> Problem description: Every entry that follows should be repeated exactly; drop the images.

> Exercise input:
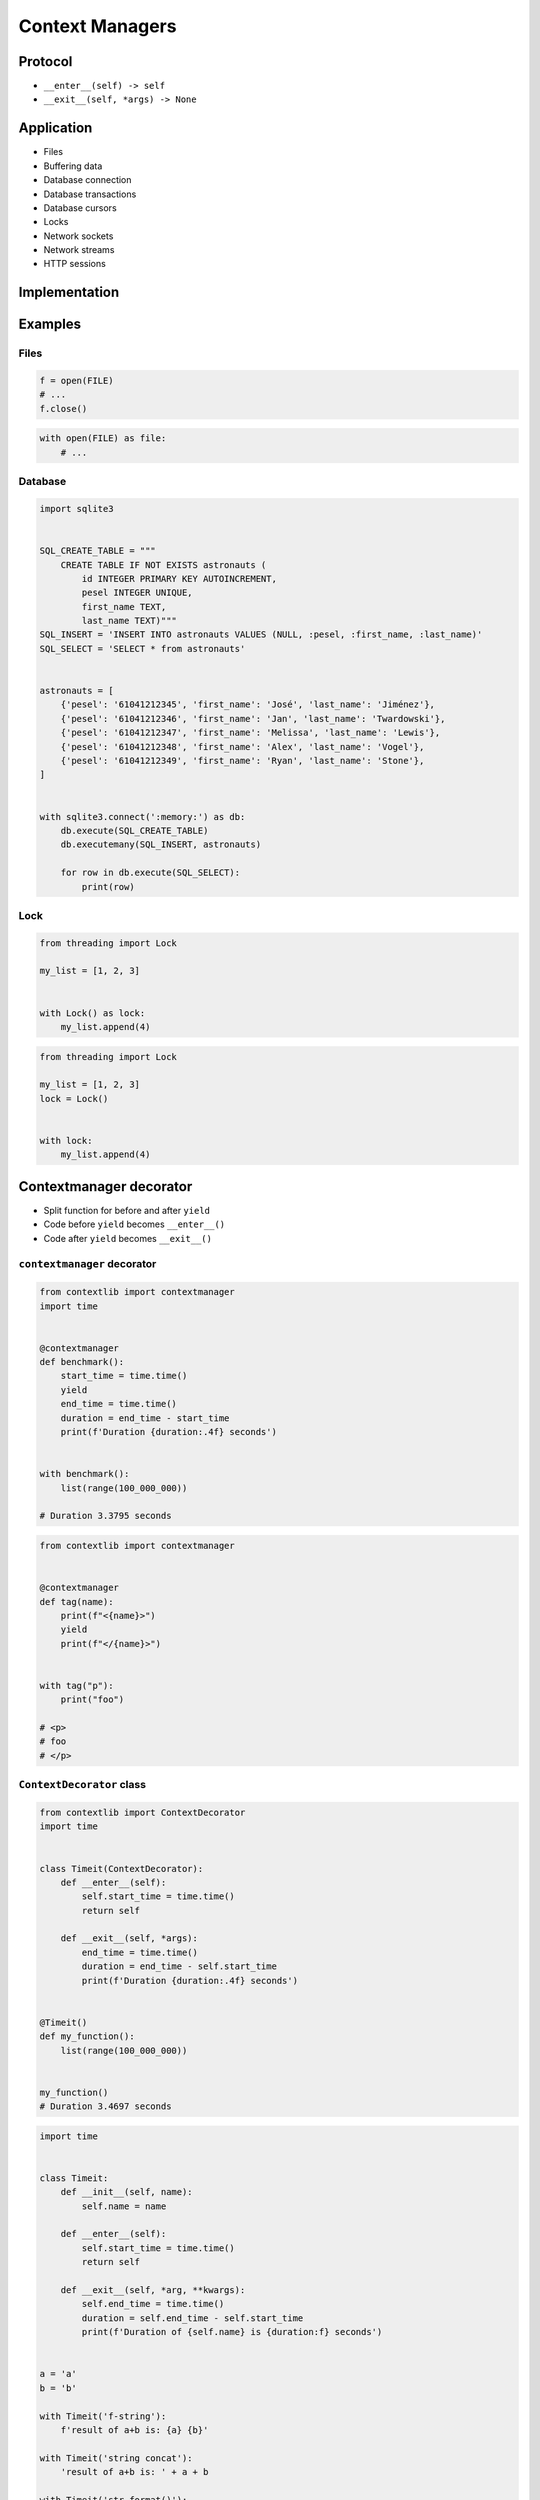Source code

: ****************
Context Managers
****************


Protocol
========
* ``__enter__(self) -> self``
* ``__exit__(self, *args) -> None``


Application
===========
* Files
* Buffering data
* Database connection
* Database transactions
* Database cursors
* Locks
* Network sockets
* Network streams
* HTTP sessions


Implementation
==============
.. code-block:: python
    :caption: How to create Context Managers

    class MyClass:
        def __enter__(self):
            print('Entering the block')
            return self

        def __exit__(self, *args):
            print('Exiting the block')
            return None

        def do_something(self):
            print('I am inside')


    with MyClass() as cls:
        cls.do_something()

    # Entering the block
    # I am inside
    # Exiting the block


Examples
========

Files
-----
.. code-block:: python

    f = open(FILE)
    # ...
    f.close()

.. code-block:: python

    with open(FILE) as file:
        # ...

Database
--------
.. code-block:: python

    import sqlite3


    SQL_CREATE_TABLE = """
        CREATE TABLE IF NOT EXISTS astronauts (
            id INTEGER PRIMARY KEY AUTOINCREMENT,
            pesel INTEGER UNIQUE,
            first_name TEXT,
            last_name TEXT)"""
    SQL_INSERT = 'INSERT INTO astronauts VALUES (NULL, :pesel, :first_name, :last_name)'
    SQL_SELECT = 'SELECT * from astronauts'


    astronauts = [
        {'pesel': '61041212345', 'first_name': 'José', 'last_name': 'Jiménez'},
        {'pesel': '61041212346', 'first_name': 'Jan', 'last_name': 'Twardowski'},
        {'pesel': '61041212347', 'first_name': 'Melissa', 'last_name': 'Lewis'},
        {'pesel': '61041212348', 'first_name': 'Alex', 'last_name': 'Vogel'},
        {'pesel': '61041212349', 'first_name': 'Ryan', 'last_name': 'Stone'},
    ]


    with sqlite3.connect(':memory:') as db:
        db.execute(SQL_CREATE_TABLE)
        db.executemany(SQL_INSERT, astronauts)

        for row in db.execute(SQL_SELECT):
            print(row)

Lock
----
.. code-block:: python

    from threading import Lock

    my_list = [1, 2, 3]


    with Lock() as lock:
        my_list.append(4)


.. code-block:: python

    from threading import Lock

    my_list = [1, 2, 3]
    lock = Lock()


    with lock:
        my_list.append(4)


Contextmanager decorator
========================
* Split function for before and after ``yield``
* Code before ``yield`` becomes ``__enter__()``
* Code after ``yield`` becomes ``__exit__()``

``contextmanager`` decorator
----------------------------
.. code-block:: python

    from contextlib import contextmanager
    import time


    @contextmanager
    def benchmark():
        start_time = time.time()
        yield
        end_time = time.time()
        duration = end_time - start_time
        print(f'Duration {duration:.4f} seconds')


    with benchmark():
        list(range(100_000_000))

    # Duration 3.3795 seconds

.. code-block:: python

    from contextlib import contextmanager


    @contextmanager
    def tag(name):
        print(f"<{name}>")
        yield
        print(f"</{name}>")


    with tag("p"):
        print("foo")

    # <p>
    # foo
    # </p>

``ContextDecorator`` class
--------------------------
.. code-block:: python

    from contextlib import ContextDecorator
    import time


    class Timeit(ContextDecorator):
        def __enter__(self):
            self.start_time = time.time()
            return self

        def __exit__(self, *args):
            end_time = time.time()
            duration = end_time - self.start_time
            print(f'Duration {duration:.4f} seconds')


    @Timeit()
    def my_function():
        list(range(100_000_000))


    my_function()
    # Duration 3.4697 seconds

.. code-block:: python

    import time


    class Timeit:
        def __init__(self, name):
            self.name = name

        def __enter__(self):
            self.start_time = time.time()
            return self

        def __exit__(self, *arg, **kwargs):
            self.end_time = time.time()
            duration = self.end_time - self.start_time
            print(f'Duration of {self.name} is {duration:f} seconds')


    a = 'a'
    b = 'b'

    with Timeit('f-string'):
        f'result of a+b is: {a} {b}'

    with Timeit('string concat'):
        'result of a+b is: ' + a + b

    with Timeit('str.format()'):
        'result of a+b is: {0}{1}'.format(a, b)

    with Timeit('%-style'):
        'result of a+b is: %s%s' % (a, b)

    # Duration of f-string is 0.000002 seconds
    # Duration of string concat is 0.000001 seconds
    # Duration of str.format() is 0.000003 seconds
    # Duration of %-style is 0.000002 seconds

.. code-block:: python

    class Timeit:
        def __init__(self, name):
            self.name = name

        def __enter__(self):
            self.start_time = datetime.now().timestamp()

        def __exit__(self, *arg, **kwargs):
            self.end_time = datetime.now().timestamp()
            duration = self.end_time - self.start_time
            print(f"Duration of {self.name} is {duration:f} seconds")


    with Timeit("function"):
        list(get_for_species_function(data, "setosa"))

    with Timeit("comprehension"):
        list([row for row in data if row[4] == "setosa"])

    with Timeit("generator short"):
        list((row for row in data if row[4] == "setosa"))

    with Timeit("generator"):
        list(get_for_species_generator(data, "setosa"))


Assignments
===========

Buffered file
-------------
* Complexity level: easy
* Lines of code to write: 15 lines
* Estimated time of completion: 15 min
* Solution: :download:`solution/context_manager_file.py`

:English:
    #. Take input code from listing below
    #. Create Context manager for file which buffers data before save
    #. When block closes, then open file and write data
    #. How to make buffer save data every X bytes?
    #. How to make buffer save data every X seconds?
    #. How to make buffer save data in the background, but it could be still used?

:Polish:
    #. Weź kod wejściowy z listingu poniżej
    #. Stwórz Context Manager dla plików, który buforuje dane przed zapisem
    #. Gdy nastąpi wyjście z bloku context managera, to otwórz plik i zapisz dane
    #. Jak zrobić, aby bufor zapisywał dane na dysku co X bajtów?
    #. Jak zrobić, aby bufor zapisywał dane na dysku co X sekund?
    #. Jak zrobić, aby do bufora podczas zapisu na dysk, nadal można było pisać?

:Input:
    .. code-block:: python

        FILENAME = '/tmp/context-manager.txt'

        class File:
            pass


        with File(FILENAME) as file:
            file.append_line(...)
            file.append_line(...)
            file.append_line(...)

> Solution:
Source code

: ****************
Context Managers
****************


Protocol
========
* ``__enter__(self) -> self``
* ``__exit__(self, *args) -> None``


Application
===========
* Files
* Buffering data
* Database connection
* Database transactions
* Database cursors
* Locks
* Network sockets
* Network streams
* HTTP sessions


Implementation
==============
.. code-block:: python
    :caption: How to create Context Managers

    class MyClass:
        def __enter__(self):
            print('Entering the block')
            return self

        def __exit__(self, *args):
            print('Exiting the block')
            return None

        def do_something(self):
            print('I am inside')


    with MyClass() as cls:
        cls.do_something()

    # Entering the block
    # I am inside
    # Exiting the block


Examples
========

Files
-----
.. code-block:: python

    f = open(FILE)
    # ...
    f.close()

.. code-block:: python

    with open(FILE) as file:
        # ...

Database
--------
.. code-block:: python

    import sqlite3


    SQL_CREATE_TABLE = """
        CREATE TABLE IF NOT EXISTS astronauts (
            id INTEGER PRIMARY KEY AUTOINCREMENT,
            pesel INTEGER UNIQUE,
            first_name TEXT,
            last_name TEXT)"""
    SQL_INSERT = 'INSERT INTO astronauts VALUES (NULL, :pesel, :first_name, :last_name)'
    SQL_SELECT = 'SELECT * from astronauts'


    astronauts = [
        {'pesel': '61041212345', 'first_name': 'José', 'last_name': 'Jiménez'},
        {'pesel': '61041212346', 'first_name': 'Jan', 'last_name': 'Twardowski'},
        {'pesel': '61041212347', 'first_name': 'Melissa', 'last_name': 'Lewis'},
        {'pesel': '61041212348', 'first_name': 'Alex', 'last_name': 'Vogel'},
        {'pesel': '61041212349', 'first_name': 'Ryan', 'last_name': 'Stone'},
    ]


    with sqlite3.connect(':memory:') as db:
        db.execute(SQL_CREATE_TABLE)
        db.executemany(SQL_INSERT, astronauts)

        for row in db.execute(SQL_SELECT):
            print(row)

Lock
----
.. code-block:: python

    from threading import Lock

    my_list = [1, 2, 3]


    with Lock() as lock:
        my_list.append(4)


.. code-block:: python

    from threading import Lock

    my_list = [1, 2, 3]
    lock = Lock()


    with lock:
        my_list.append(4)


Contextmanager decorator
========================
* Split function for before and after ``yield``
* Code before ``yield`` becomes ``__enter__()``
* Code after ``yield`` becomes ``__exit__()``

``contextmanager`` decorator
----------------------------
.. code-block:: python

    from contextlib import contextmanager
    import time


    @contextmanager
    def benchmark():
        start_time = time.time()
        yield
        end_time = time.time()
        duration = end_time - start_time
        print(f'Duration {duration:.4f} seconds')


    with benchmark():
        list(range(100_000_000))

    # Duration 3.3795 seconds

.. code-block:: python

    from contextlib import contextmanager


    @contextmanager
    def tag(name):
        print(f"<{name}>")
        yield
        print(f"</{name}>")


    with tag("p"):
        print("foo")

    # <p>
    # foo
    # </p>

``ContextDecorator`` class
--------------------------
.. code-block:: python

    from contextlib import ContextDecorator
    import time


    class Timeit(ContextDecorator):
        def __enter__(self):
            self.start_time = time.time()
            return self

        def __exit__(self, *args):
            end_time = time.time()
            duration = end_time - self.start_time
            print(f'Duration {duration:.4f} seconds')


    @Timeit()
    def my_function():
        list(range(100_000_000))


    my_function()
    # Duration 3.4697 seconds

.. code-block:: python

    import time


    class Timeit:
        def __init__(self, name):
            self.name = name

        def __enter__(self):
            self.start_time = time.time()
            return self

        def __exit__(self, *arg, **kwargs):
            self.end_time = time.time()
            duration = self.end_time - self.start_time
            print(f'Duration of {self.name} is {duration:f} seconds')


    a = 'a'
    b = 'b'

    with Timeit('f-string'):
        f'result of a+b is: {a} {b}'

    with Timeit('string concat'):
        'result of a+b is: ' + a + b

    with Timeit('str.format()'):
        'result of a+b is: {0}{1}'.format(a, b)

    with Timeit('%-style'):
        'result of a+b is: %s%s' % (a, b)

    # Duration of f-string is 0.000002 seconds
    # Duration of string concat is 0.000001 seconds
    # Duration of str.format() is 0.000003 seconds
    # Duration of %-style is 0.000002 seconds

.. code-block:: python

    class Timeit:
        def __init__(self, name):
            self.name = name

        def __enter__(self):
            self.start_time = datetime.now().timestamp()

        def __exit__(self, *arg, **kwargs):
            self.end_time = datetime.now().timestamp()
            duration = self.end_time - self.start_time
            print(f"Duration of {self.name} is {duration:f} seconds")


    with Timeit("function"):
        list(get_for_species_function(data, "setosa"))

    with Timeit("comprehension"):
        list([row for row in data if row[4] == "setosa"])

    with Timeit("generator short"):
        list((row for row in data if row[4] == "setosa"))

    with Timeit("generator"):
        list(get_for_species_generator(data, "setosa"))


Assignments
===========

Buffered file
-------------
* Complexity level: easy
* Lines of code to write: 15 lines
* Estimated time of completion: 15 min
* Solution: :download:`solution/context_manager_file.py`

:English:
    #. Take input code from listing below
    #. Create Context manager for file which buffers data before save
    #. When block closes, then open file and write data
    #. How to make buffer save data every X bytes?
    #. How to make buffer save data every X seconds?
    #. How to make buffer save data in the background, but it could be still used?

:Polish:
    #. Weź kod wejściowy z listingu poniżej
    #. Stwórz Context Manager dla plików, który buforuje dane przed zapisem
    #. Gdy nastąpi wyjście z bloku context managera, to otwórz plik i zapisz dane
    #. Jak zrobić, aby bufor zapisywał dane na dysku co X bajtów?
    #. Jak zrobić, aby bufor zapisywał dane na dysku co X sekund?
    #. Jak zrobić, aby do bufora podczas zapisu na dysk, nadal można było pisać?

:Input:
    .. code-block:: python

        FILENAME = '/tmp/context-manager.txt'

        class File:
            pass


        with File(FILENAME) as file:
            file.append_line(...)
            file.append_line(...)
            file.append_line(...)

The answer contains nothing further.